DATA TO PROCESS »
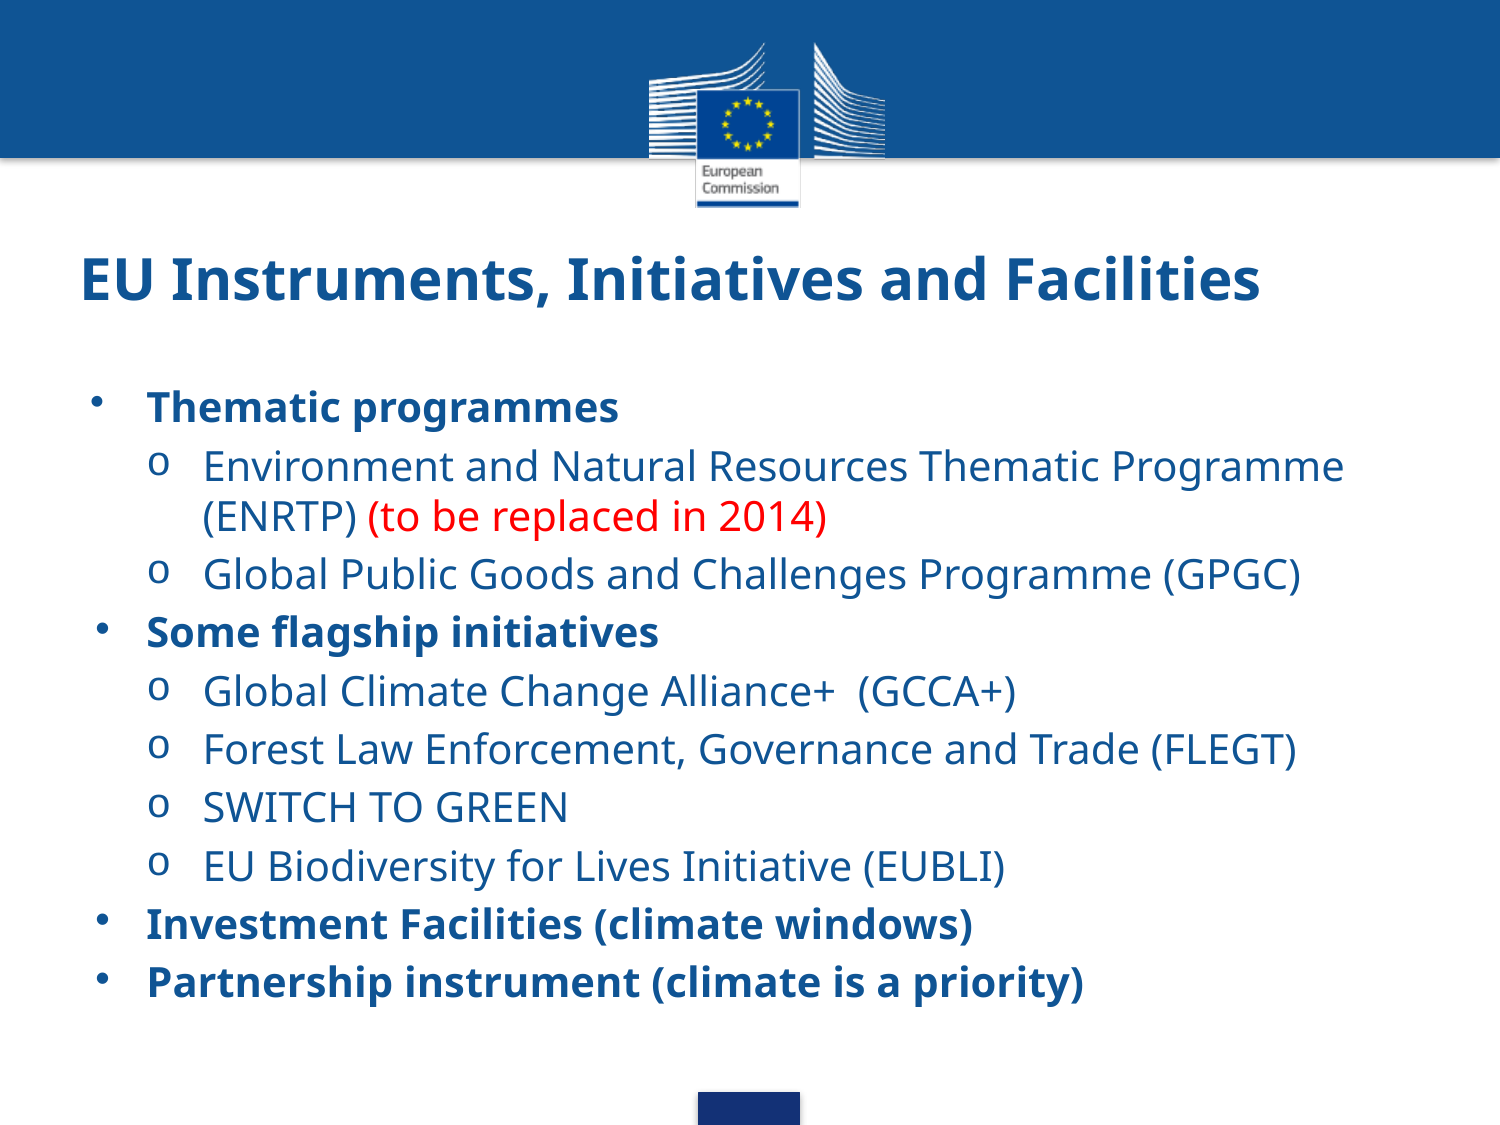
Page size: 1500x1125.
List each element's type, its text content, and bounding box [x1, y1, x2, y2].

picture [649, 42, 885, 200]
list Thematic programmes Environment and Natural Resources Thematic Programme (ENRTP) (to be replaced in 2014) Global Public Goods and Challenges Programme (GPGC) Some flagship initiatives Global Climate Change Alliance+ (GCCA+) Forest Law Enforcement, Governance and Trade (FLEGT) SWITCH TO GREEN EU Biodiversity for Lives Initiative (EUBLI) Investment Facilities (climate windows) Partnership instrument (climate is a priority) [75, 373, 1500, 953]
title EU Instruments, Initiatives and Facilities [64, 200, 1500, 354]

WORK TO COMPLETE »
Write out the records word for word. Pictures stay out.

YOUR SOLUTION »
Page size: 1500x1125.
List each element's type, its text content, and bounding box [x1, y1, x2, y2].

picture [649, 42, 885, 200]
list Thematic programmes Environment and Natural Resources Thematic Programme (ENRTP) (to be replaced in 2014) Global Public Goods and Challenges Programme (GPGC) Some flagship initiatives Global Climate Change Alliance+ (GCCA+) Forest Law Enforcement, Governance and Trade (FLEGT) SWITCH TO GREEN EU Biodiversity for Lives Initiative (EUBLI) Investment Facilities (climate windows) Partnership instrument (climate is a priority) [75, 373, 1500, 953]
title EU Instruments, Initiatives and Facilities [64, 200, 1500, 354]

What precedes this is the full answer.